Accumulating evidence suggests that various cancers are associated with deregulated activation of kinases due to genetic alterations. ⁴⁹ Thus, the human kinome has become of enormous interest in cancer drug development. Additionally, the high success rate and favourable safety profile are the reason why kinases are highly sought‐after drug targets in the oncology area. ⁴⁸ Approval of 62 kinase inhibitors along with more than 250 ongoing clinical trials also supports kinase targeting as a validated approach for cancer drug development. ⁵⁰ , ⁵¹ A distinctive feature of kinase inhibitors is that they have the potential for target promiscuity, which makes them highly attractive for repurposing. Kinases normally bind to a common substrate ATP and there exists high sequence similarity around the ATP‐binding pockets of kinases which causes these ATP mimics to often crossreact with many different off‐targets. ⁴⁹ Such off‐target activities may provide opportunities to treat multiple clinical indications with a single drug. In fact, several large‐scale screens revealed numerous off‐target interactions for both experimental and clinical kinase inhibitors. ⁵² , ⁵³ , ⁵⁴ , ⁵⁵ , ⁵⁶ , ⁵⁷ Therefore, comprehensive profiling of compounds against the human kinome has enormous potential for showing diverse interaction patterns and new biological activities to create repurposing opportunities. ⁵⁷ This is well illustrated by the kinase inhibitor sunitinib, which inhibits at least 79 kinases at low micromolar concentrations. ¹⁴

A combination of many protein kinases together with substrate promiscuity drives the possibility of numerous combinations of drug interactions. For example, if one drug has the potential to target multiple kinases, then a similar drug directed to another kinase target can also exhibit effects on multiple overlapping targets. Moreover, there are many kinase targets that should be accessible but remain undiscovered or understudied. Therefore, there is an important emerging opportunity to discover new kinase inhibitors with unrecognized biological activities. ¹⁴

Finally, kinase signalling has been implicated not only in cancer but also in many other indications including inflammatory diseases, CNS disorders, cardiovascular disease and diabetes. ⁵⁸ , ⁵⁹ Accordingly, drugs used for these non‐cancer indications may have potential applications in the field of cancer. This is exemplified by the approval of the drugs tofacitinib for rheumatoid arthritis, everolimus for organ rejection of the heart and kidney, nintedanib for idiopathic pulmonary fibrosis and fasudil for cerebral vasospasm. ⁴⁹ Most of the kinase targets of these drugs are also associated with cancer and create further opportunity for repurposing them in the oncology area.

▸ PROBLEM DESCRIPTION
Copy out, word for word, everything from "Finally, kinase signalling" down to "them in the oncology area." in the passage above on kinase inhibitors.

▸ DATA EXTRACTS
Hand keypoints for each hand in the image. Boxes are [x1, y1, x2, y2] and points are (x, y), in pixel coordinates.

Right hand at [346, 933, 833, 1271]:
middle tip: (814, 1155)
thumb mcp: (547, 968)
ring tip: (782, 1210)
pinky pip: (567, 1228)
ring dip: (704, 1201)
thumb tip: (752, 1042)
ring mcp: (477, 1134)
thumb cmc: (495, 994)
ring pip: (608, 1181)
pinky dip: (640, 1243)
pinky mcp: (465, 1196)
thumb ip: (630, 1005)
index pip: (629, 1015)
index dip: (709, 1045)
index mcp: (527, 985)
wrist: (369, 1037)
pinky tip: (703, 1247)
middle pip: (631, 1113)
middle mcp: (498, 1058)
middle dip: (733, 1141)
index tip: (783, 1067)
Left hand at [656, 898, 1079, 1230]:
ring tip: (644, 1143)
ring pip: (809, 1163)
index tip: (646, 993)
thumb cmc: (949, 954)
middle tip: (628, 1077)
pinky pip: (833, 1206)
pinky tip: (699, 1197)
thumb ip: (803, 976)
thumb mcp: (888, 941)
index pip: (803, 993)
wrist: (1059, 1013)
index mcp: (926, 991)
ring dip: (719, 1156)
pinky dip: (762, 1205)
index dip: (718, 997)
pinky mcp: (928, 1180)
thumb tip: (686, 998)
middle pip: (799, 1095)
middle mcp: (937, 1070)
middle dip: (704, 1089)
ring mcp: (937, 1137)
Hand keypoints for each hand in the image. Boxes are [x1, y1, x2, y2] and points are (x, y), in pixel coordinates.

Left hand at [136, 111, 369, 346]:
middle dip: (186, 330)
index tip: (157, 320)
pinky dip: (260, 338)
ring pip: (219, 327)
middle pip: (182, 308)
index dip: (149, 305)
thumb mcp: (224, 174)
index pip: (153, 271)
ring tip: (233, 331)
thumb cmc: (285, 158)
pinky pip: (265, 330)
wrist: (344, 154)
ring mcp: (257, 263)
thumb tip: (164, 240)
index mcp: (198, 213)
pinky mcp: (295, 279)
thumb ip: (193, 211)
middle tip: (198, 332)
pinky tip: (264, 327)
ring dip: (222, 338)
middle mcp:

▸ SOLUTION
Finally, kinase signalling has been implicated not only in cancer but also in many other indications including inflammatory diseases, CNS disorders, cardiovascular disease and diabetes. ⁵⁸ , ⁵⁹ Accordingly, drugs used for these non‐cancer indications may have potential applications in the field of cancer. This is exemplified by the approval of the drugs tofacitinib for rheumatoid arthritis, everolimus for organ rejection of the heart and kidney, nintedanib for idiopathic pulmonary fibrosis and fasudil for cerebral vasospasm. ⁴⁹ Most of the kinase targets of these drugs are also associated with cancer and create further opportunity for repurposing them in the oncology area.